Studies indicate that few people, especially in the UK, are taking sick days and are opting to use annual leave to recover or work whilst ill. Since the COVID-19 pandemic and the transition to remote working, the culture around sick days appears to be worsening with many people working from home through their illnesses. Speaking with Wired, Blaine Landis explains that the most common reason for this is pressure and the feeling of the work piling up.
Blaine advises that it is reasonable to predict that the change in our working environments and the transition home working would see a decrease in the number of sick days as people work through their illness from home. He suggests people may feel awkward about taking a day when they are at home and can still to some extent “work”.
Blaine says: “Rather than taking a full sick day, what may actually happen is that working from home increases the capacity for people to adjust their effort throughout the day.
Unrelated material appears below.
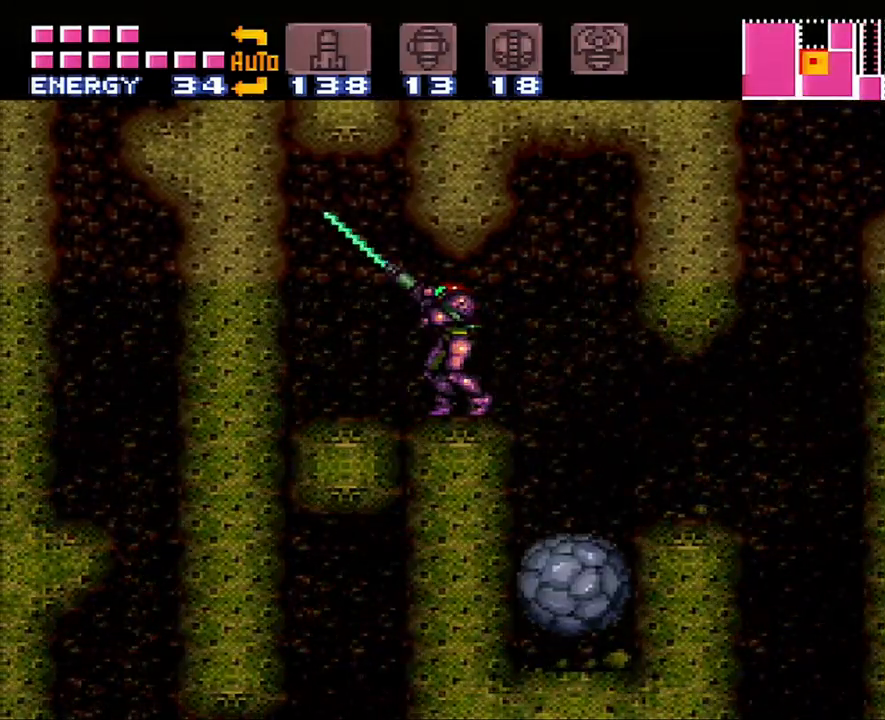
{"buttons": [], "events": [[133, "Y", "up"], [250, "R1", "up"]]}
Not being around others in the office environment means you might be able to take more breaks throughout the day, making the work more manageable when you’re sick.”
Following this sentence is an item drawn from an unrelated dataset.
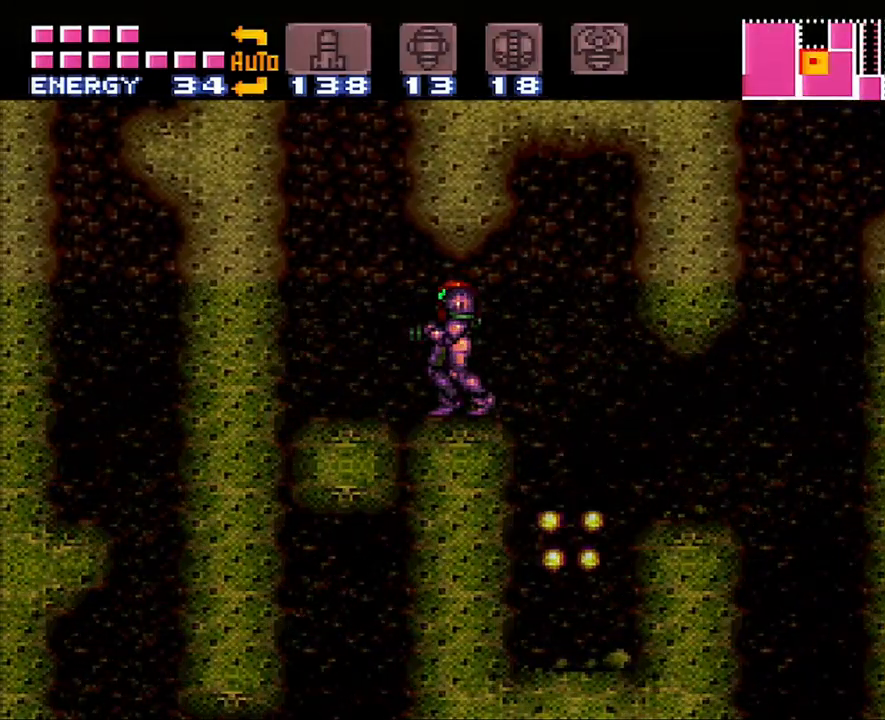
{"buttons": ["DPAD_LEFT"], "events": [[100, "DPAD_DOWN", "down"], [167, "DPAD_DOWN", "up"], [233, "DPAD_DOWN", "down"], [383, "DPAD_DOWN", "up"], [450, "DPAD_LEFT", "down"]]}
A survey in 2019 showed workers took an average of only six days per year, but this adverse attitude to taking the time to recover when ill can affect performance as people who work while will make more mistakes, and are far less productive. The urge to continue working, Blaine believes, comes because people are concerned that they’ll let their colleagues down or be deemed as slacking.
He advises that managers and employees need to set an example and promote a culture where sick days do not carry such negative connotations and make people feel comfortable with taking the time they need. By just having a simple conversation he says they can “make it clear that it’s okay to take sick days if you’re under the weather. But leaders may simply overlook the importance of having this conversation — they might assume that employees feel comfortable when in fact they don’t.”